In an interview Friday with the Quad-City Times, Walker said it just makes sense to factor in economic conditions when deciding legal immigration levels. "A couple years ago, when the unemployment rate was at incredibly high levels and labor participation was low, why would we want to flood the market with more workers?" he asked. "So that would be a time when you would have arguably less." ... Walker did not answer directly whether he thinks immigrants are costing Americans jobs. Nor did he say, when asked, whether legal immigrants are pushing down wages in the U.S.
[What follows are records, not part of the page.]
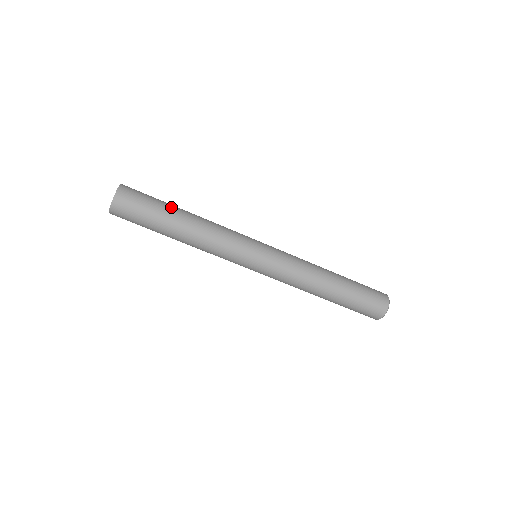
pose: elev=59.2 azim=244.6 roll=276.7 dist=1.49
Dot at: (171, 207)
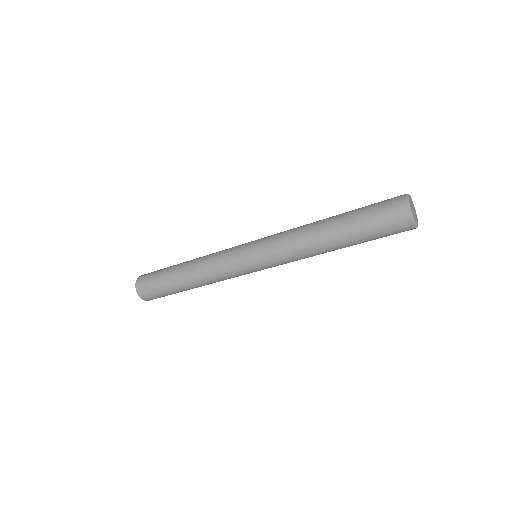
Dot at: (170, 275)
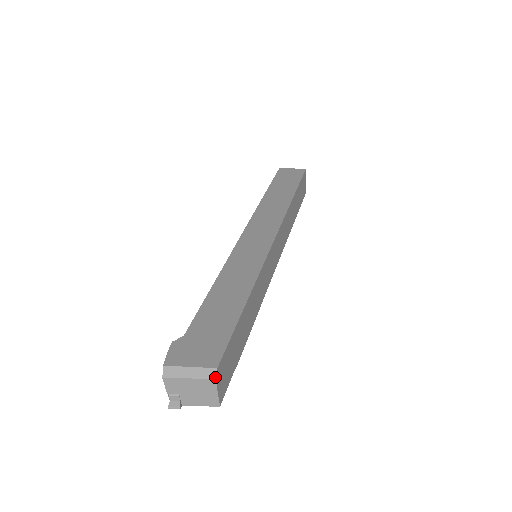
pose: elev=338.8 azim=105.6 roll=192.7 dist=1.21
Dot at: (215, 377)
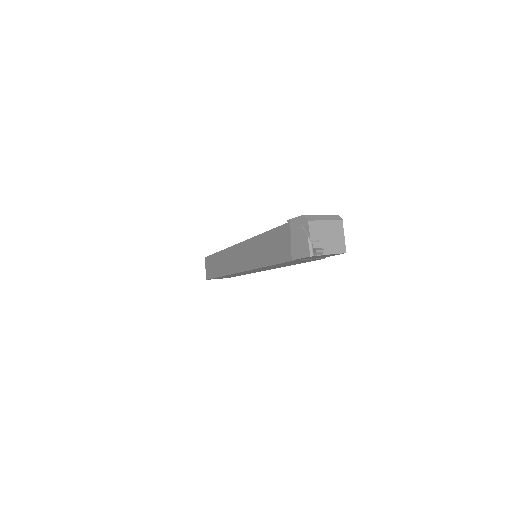
Dot at: (341, 219)
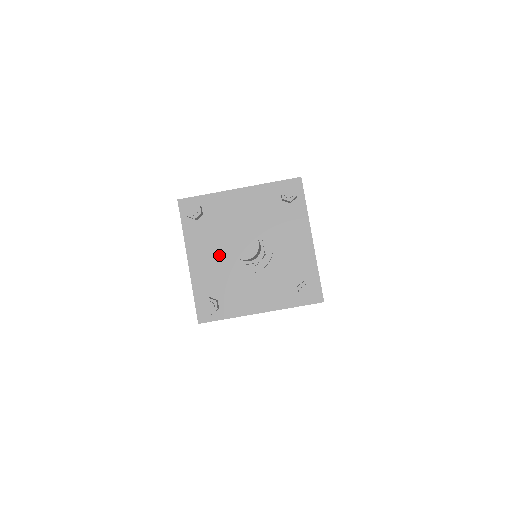
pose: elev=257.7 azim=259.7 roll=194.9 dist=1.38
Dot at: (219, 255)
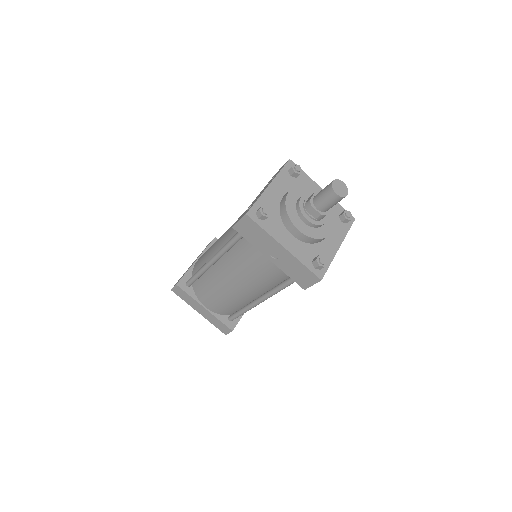
Dot at: (294, 197)
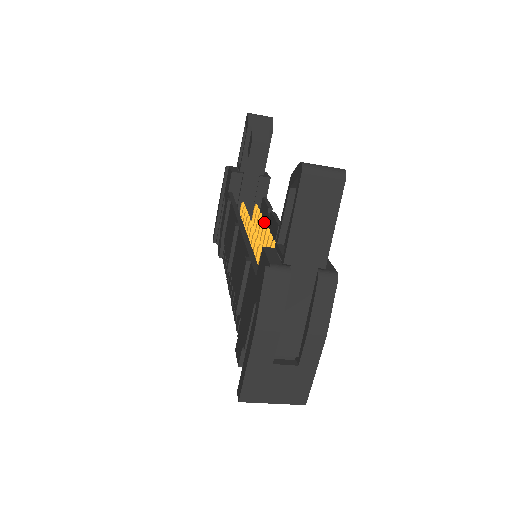
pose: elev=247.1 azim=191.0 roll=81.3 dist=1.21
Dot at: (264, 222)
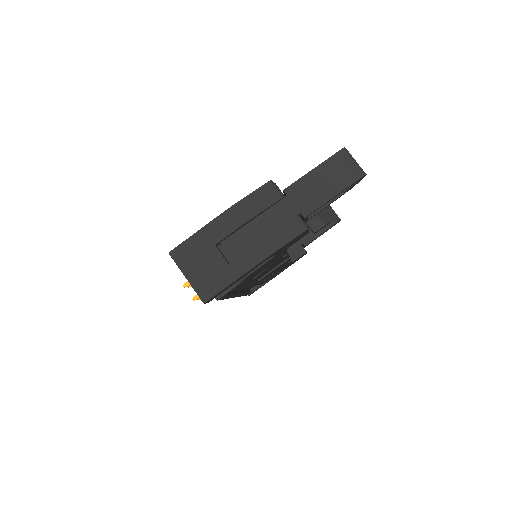
Dot at: occluded
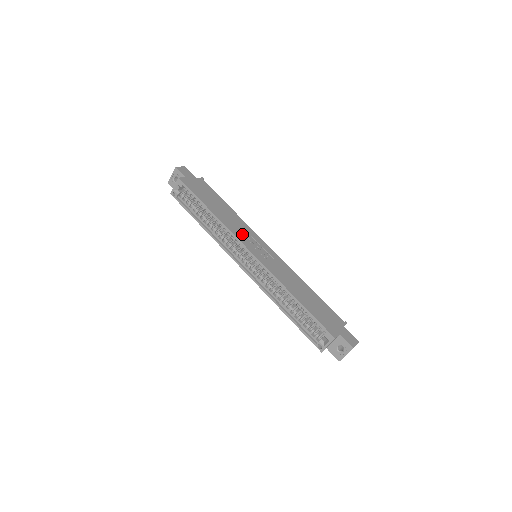
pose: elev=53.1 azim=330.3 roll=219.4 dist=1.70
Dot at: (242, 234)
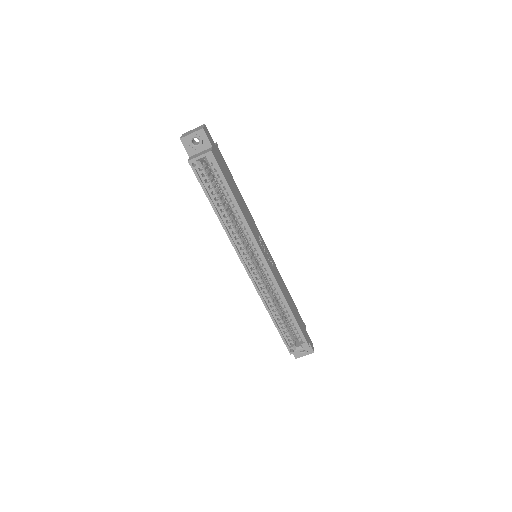
Dot at: (257, 235)
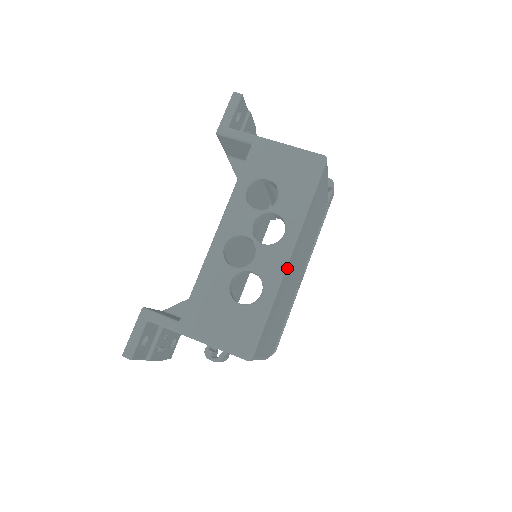
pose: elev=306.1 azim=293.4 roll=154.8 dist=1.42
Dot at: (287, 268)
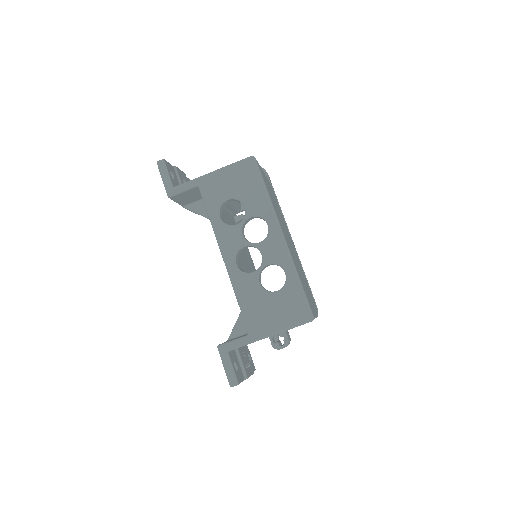
Dot at: (287, 245)
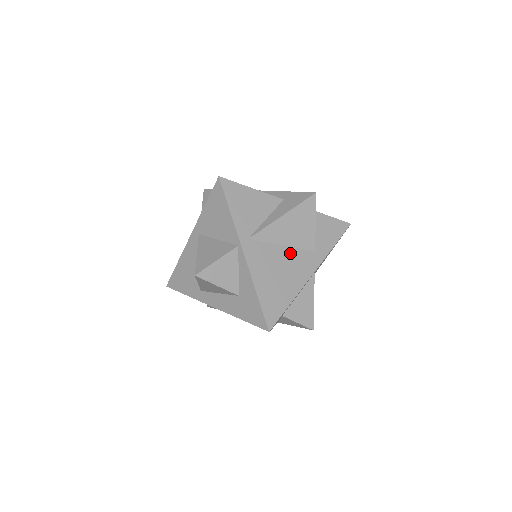
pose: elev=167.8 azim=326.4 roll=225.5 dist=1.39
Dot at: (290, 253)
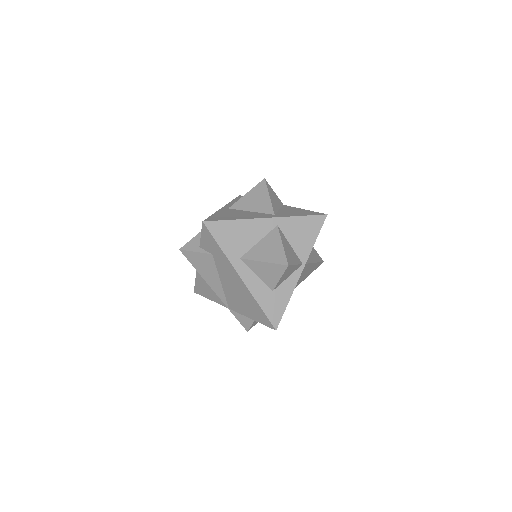
Dot at: occluded
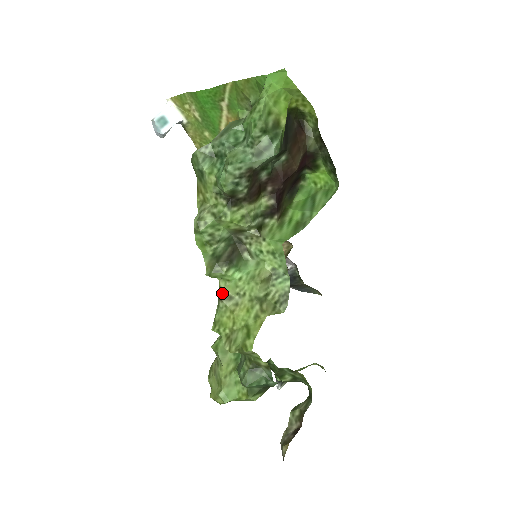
Walker adopted a similar line talking to a group of voters in Iowa the same day, and on Saturday, the governor used his concerns about legal immigration as an applause line
 
After saying he expects undocumented immigrants to return to their country of origin -- Walker didn't say how that would happen, exactly -- the Wisconsin Republican told a large evangelical audience, "When it comes to legal immigration, the economy should drive things. And the number one priority in that process going forward should be American workers and American wages. When times are rough, the last thing we want to do is flood the market, put more workers in at a time when workers are unemployed, wages are low. We need to make sure we put American workers first."
 
In other words, it wasn't a trial balloon -- Walker is evidently serious about this.
 
Jamelle Bouie had a good piece on the governor's new posture the other day, explaining that Walker's "newfound skepticism of legal immigration is a real departure for the Republican mainstream. If he were a more factional candidate -- like Ben Carson or even Sen. Rand Paul -- it wouldn't matter. Yes, the margins give you the freedom to say anything, but they also give your opponents the freedom to ignore you. Walker is far from marginal. He's a conservative superstar with major backing and activist enthusiasm. And when he questions our regime of legal immigration, other candidates listen."
 
Indeed, while much of the Republican presidential field is in a race to the bottom on marriage equality, the trend is nearly identical on immigration, with the party going even further to the right on the issue than Mitt Romney did during the last cycle.
 
Former Florida Gov. Jeb Bush (R) last week told a conservative radio host that he would undo President Obama's policies protecting Dream Act kids and protecting millions from deportation. Bush, of course, is ostensibly the most moderate GOP candidate on immigration.
 
As for Sen. Marco Rubio (R-Fla.), it's increasingly difficult to know what he thinks about one of his signature issues, in part because he appears to deliver entirely different messages to different audiences. McKay Coppins reported the other day:

Ever since a right-wing backlash blew up the bipartisan immigration bill that Sen. Marco Rubio helped champion in 2013, the ambitious Republican has struggled to find his political footing on the issue. For two years, he has hemmed and hawed; ducked and dodged; retracted, retreated from, and repeatedly revised his immigration rhetoric in a ploy to appease conservative activists without fully forsaking his position. These days, when the subject comes up in town hall meetings or TV interviews, the silver-tongued senator -- now officially running for the GOP presidential nomination -- is often reduced to reciting a few stilted talking points, and then angling to change the subject. But there is one setting where Rubio frequently and unabashedly touts his immigration record to great effect: closed-door meetings with the GOP's elite, high-dollar donors.

It seems when Rubio is talking to far-right grassroots activists, the Florida senator is eager to denounce the bipartisan bill he helped write. When Rubio is taking to business leaders and the party's elite contributors, he's equally eager to brag about his work on the bill he kinda sorta doesn't support anymore.